In this blog post we discuss the shortfalls of standard in vitro models such as immortalised cell lines for oncology drug discovery and we propose that the used of more advanced and patient-relevant in vitro systems - such as PDCs - could provide enhanced patient relevance.
Oncology research, including pharmacology and drug-sensitivity experiments, was historically built around established cell lines, mostly rodent but some human-derived models. These had the advantage of being fast and easy to grow and as the technology evolved, could be genetically manipulated and monitored for phenotypic changes. Experiments intended to increase the understanding of mechanisms of drug sensitivity or resistance in cancer cells were designed around such cell lines and these were critical to developing our knowledge of cancer. Even now, some 40 years later, while genomic engineering has evolved and the downstream analysis of vast quantities of “omics” data has become increasingly more accurate with the help of AI, we are still using many of the “same” cell lines to predict drug sensitivity in patients. However, there have been many reported cases where established cell lines were found to have changed over the years sometimes so dramatically that they have lost the original patient features. In other instances, the serial passaging and exchange of vials between labs have compromised the quality of the culture so much that cells end up being completely other than what was written on the vial. The bottom line is that few, if any, established cell lines bear any resemblance to the original patient’s tumour from which they were established many years ago. Furthermore, the often, non-specific characteristics of many of the cell lines available may be incompatible with the current focus on personalised medicine and cancer types with unmet needs.
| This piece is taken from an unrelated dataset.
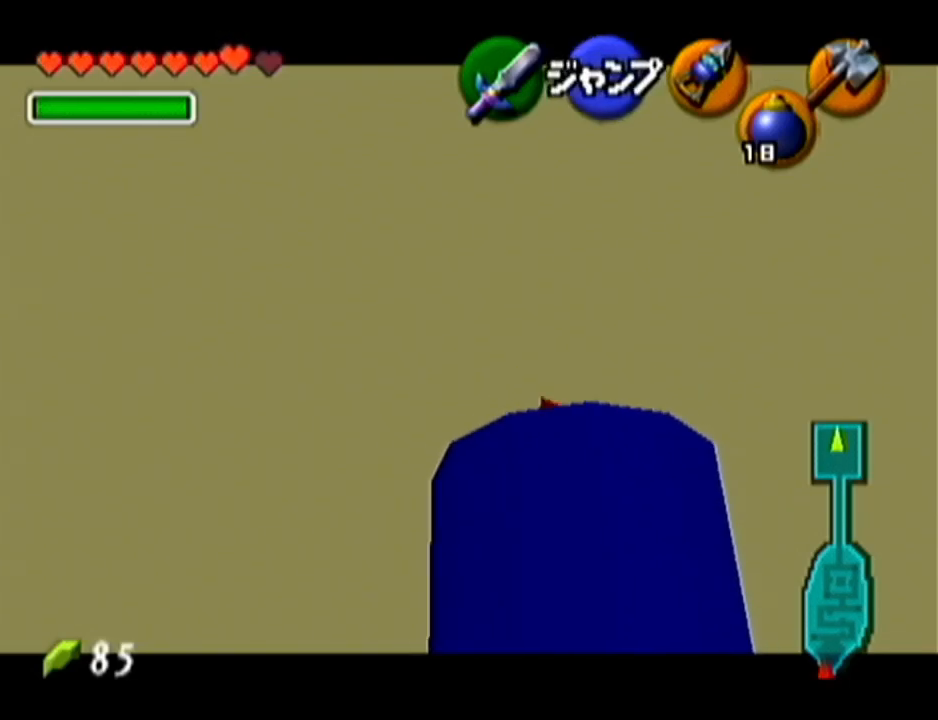
{"buttons": [], "left_stick": "center", "events": [[84, "left_stick", "center"], [334, "Z", "up"], [367, "C_LEFT", "down"], [467, "C_LEFT", "up"]]}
So, the ideal in vitro model for cancer research should be easy and inexpensive to grow and work with similarly to cell lines – whilst genuinely recapitulating the complex characteristics of the tumours themselves. This is where low passage, clinically relevant Patient-Derived Cell (PDC) models play an important role. Whether the requirement is to screen a candidate compound in PDCs from a wide range of tumour types, focus on a particular type of tumour, or even concentrate on a specific pathway of cancer resistance, such low-passage models will faithfully reflect the responses of the original patient. Add to this comprehensive DNA and RNA sequencing data and details of the patient’s treatment history, PDCs become a powerful, “next generation” in vitro platform which can accelerate oncology R&D programs based upon clinically relevant data.
There is absolutely no doubt that established cell lines have been invaluable to increasing our understanding of cancer and in developing effective treatments over the years. As “omics” technology has given us fantastic tools with which to evaluate mechanisms yet more effectively, now PDCs offer an evolution of the biological systems to which they can be applied.